'Hot pitting' returns to Incirlik

  • Published
  • By Airman 1st Class Thomas Kennedy
  • Detachment 7, Air Force News Agency
Airmen from Incirlik's 39th Logistic Readiness Squadron recently began practicing a refueling technique not used at this base in more than a decade.

The technique, called hot pitting, allows aircraft such as F-16 Fighting Falcons that are deployed here for training to land and refuel without ever stopping their engines.

Senior Master Sgt. Allen Hornback, a fuels manager, said hot pitting also saves time for the Airmen who deliver the fuel.

"If you run 30 planes across the pit in a day, you can save at least 30 man hours, and you also have to take into account the wear and tear you save on our assets," Sergeant Hornback said.
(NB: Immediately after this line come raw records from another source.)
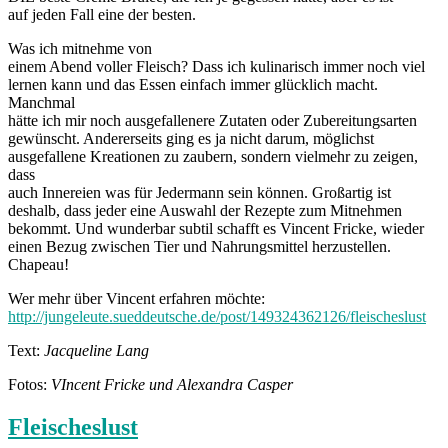
auf jeden Fall eine der besten.
Was ich mitnehme von
einem Abend voller Fleisch? Dass ich kulinarisch immer noch viel
lernen kann und das Essen einfach immer glücklich macht.
Manchmal
hätte ich mir noch ausgefallenere Zutaten oder Zubereitungsarten
gewünscht. Andererseits ging es ja nicht darum, möglichst
ausgefallene Kreationen zu zaubern, sondern vielmehr zu zeigen,
dass
auch Innereien was für Jedermann sein können. Großartig ist
deshalb, dass jeder eine Auswahl der Rezepte zum Mitnehmen
bekommt. Und wunderbar subtil schafft es Vincent Fricke, wieder
einen Bezug zwischen Tier und Nahrungsmittel herzustellen.
Chapeau!
Wer mehr über Vincent erfahren möchte:
http://jungeleute.sueddeutsche.de/post/149324362126/fleischeslust
Text:
Jacqueline Lang
Fotos:
VIncent Fricke und Alexandra Casper
Fleischeslust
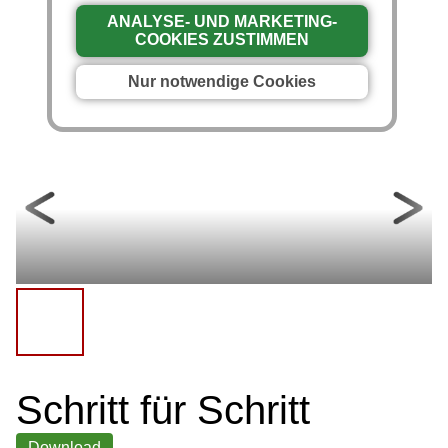
ANALYSE- UND MARKETING-
COOKIES ZUSTIMMEN
Nur notwendige Cookies
Schritt für Schritt
Download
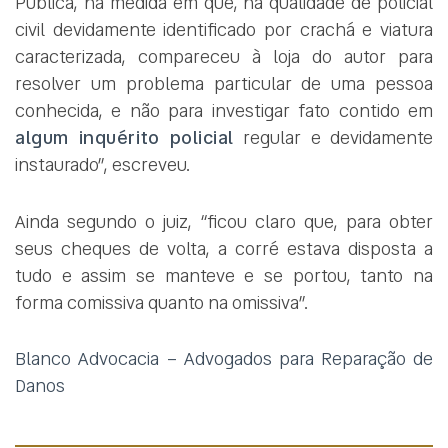
Pública, na medida em que, na qualidade de policial
civil devidamente identificado por crachá e viatura
caracterizada, compareceu à loja do autor para
resolver um problema particular de uma pessoa
conhecida, e não para investigar fato contido em
algum inquérito policial
regular e devidamente
instaurado”, escreveu.
Ainda segundo o juiz, “ficou claro que, para obter
seus cheques de volta, a corré estava disposta a
tudo e assim se manteve e se portou, tanto na
forma comissiva quanto na omissiva”.
Blanco Advocacia – Advogados para Reparação de
Danos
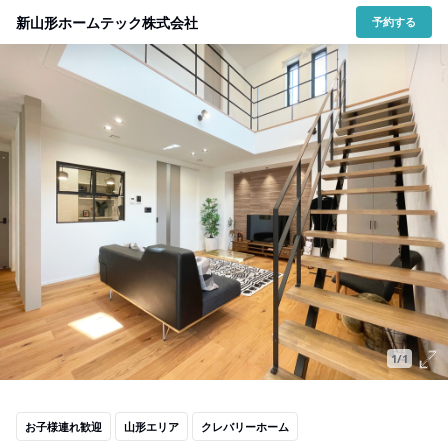
新山形ホームテック株式会社
予約する
1/1
お子様連れ歓迎
山形エリア
クレバリーホーム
Incirlik AB began hot pitting aircraft as the 22nd Fighter Squadron arrived from Spangdahlem AB, Germany, to train in Turkey's warmer climate. Accompanying the 22nd FS are elements from the 52nd Logistic Readiness Squadron and the 52nd Aircraft Maintenance Squadron, who also refuel aircraft by hot pitting.

Hot pitting allows pilots more training time, gives ground crews a chance to practice skills they might not normally exercise, and offers an opportunity to use equipment that has not been employed in several years.